Dialogaram sobre tudo que fazia cada um único. Se surpreenderam sobre como suas estranhices combinavam e pela forma acolhedora que conseguiam ser “casa” um do outro.

  • Dividiram visão de vida, futuro, teorias malucas sobre o fim do mundo, desconfortos, neuras e piadas internas.

Acompanharam grandes e pequenos acontecimentos da vida um do outro. Trocaram dicas de filmes, livros, músicas, restaurantes e até alguns perfis legais pra seguir no Instagram.

Nesse meio tempo, Diego alugou um apartamento. Na entrega das chaves, Isabela deixou a seguinte mensagem pendurada no interfone: “welcome to the real world, it sucks… You gonna love it”. “bem-vindo ao mundo real, é uma merda… Você vai adorar”.

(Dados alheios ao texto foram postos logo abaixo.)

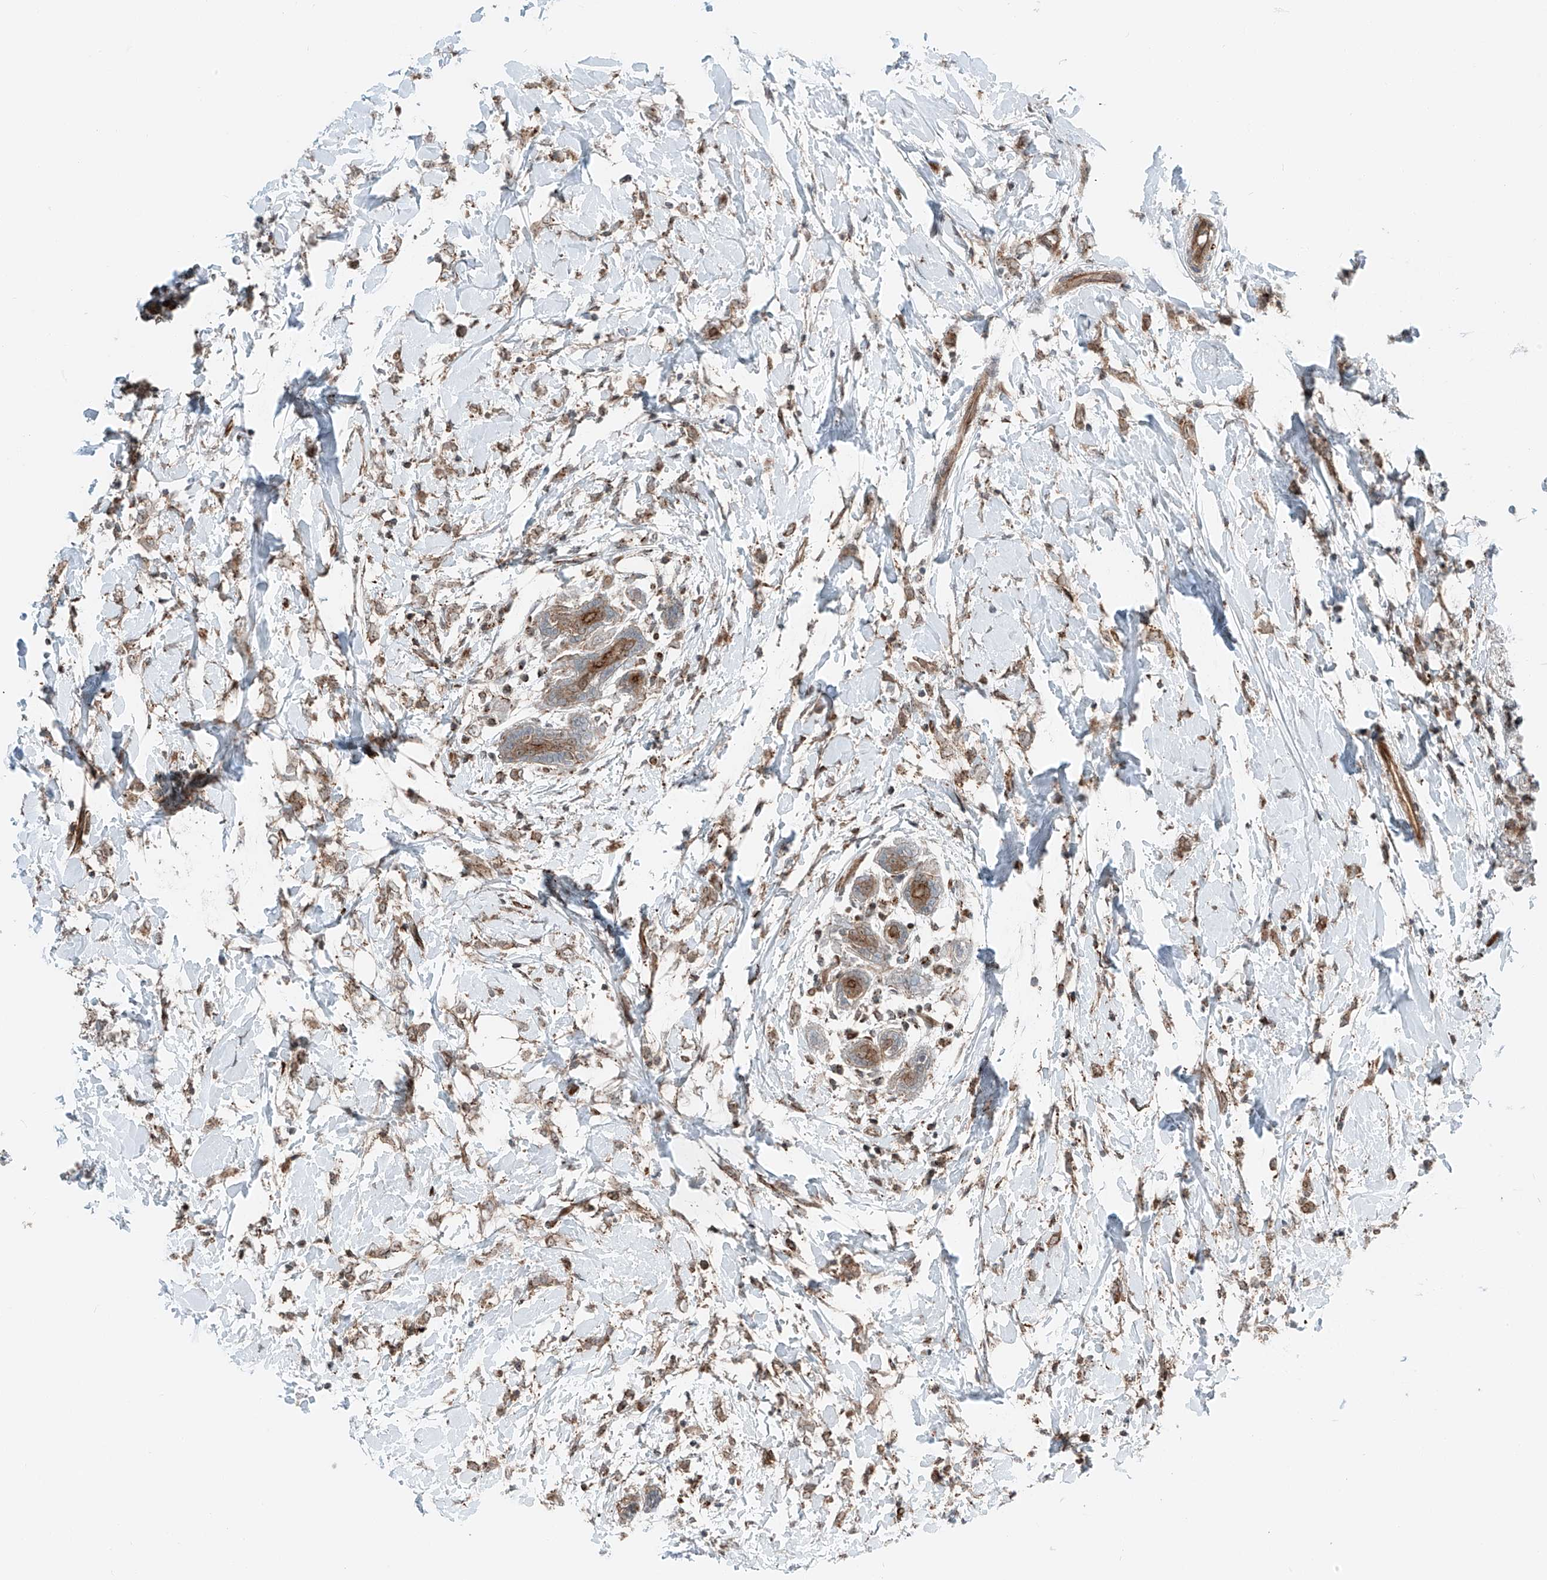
{"staining": {"intensity": "moderate", "quantity": ">75%", "location": "cytoplasmic/membranous"}, "tissue": "breast cancer", "cell_type": "Tumor cells", "image_type": "cancer", "snomed": [{"axis": "morphology", "description": "Normal tissue, NOS"}, {"axis": "morphology", "description": "Lobular carcinoma"}, {"axis": "topography", "description": "Breast"}], "caption": "Immunohistochemistry of breast lobular carcinoma demonstrates medium levels of moderate cytoplasmic/membranous expression in about >75% of tumor cells. (Brightfield microscopy of DAB IHC at high magnification).", "gene": "USP48", "patient": {"sex": "female", "age": 47}}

Ela também estava lá em cada pequena grande mudança. Em cada desabafo e nos inícios e fins de todos os relacionamentos do Diego.

Até o dia em que perceberam que o relacionamento dos dois tinha que acabar para que o Diego se sentisse livre pra encontrar uma companheira. E a Isabela pudesse viver plenamente com o seu companheiro.

  • No relato dele, todas as mulheres que apareciam em sua vida eram medidas usando a Isabela de modelo — e isso não era justo.

Nas palavras dela, admitir que o afeto que existia entre os dois passava do nível de amizade era algo que ambos não queriam. Mas se fez necessário.

Em um sábado frio, sentaram frente a frente com um drink na mão — coisa que a Isabela começou a gostar por ele — e combinaram o fim de algo que nem sequer começou, mas parecia que sim.

Combinaram o ponto final de uma relação que fez ambos expandirem e florescerem durante um ano completo.

Combinaram o fim das conversas, dos almoços, dos cafés, dos drinks, das piadas internas, do “vi esse artigo e lembrei de você”, dos “já leu esse livro?”, das discussões filosóficas, das trocas de conselhos e dos olhares de admiração.

Falando desse ponto final, a Isabela repete: o amor que a gente não vive fica como um bibelô na estante da vida. Intocável, precioso, congelado no tempo e evocando boas memórias.

O fim não apaga o começo e o meio, que ficaram preciosamente acomodados na estante da sua vida. Um bibelô que apenas ela entende tamanho significado.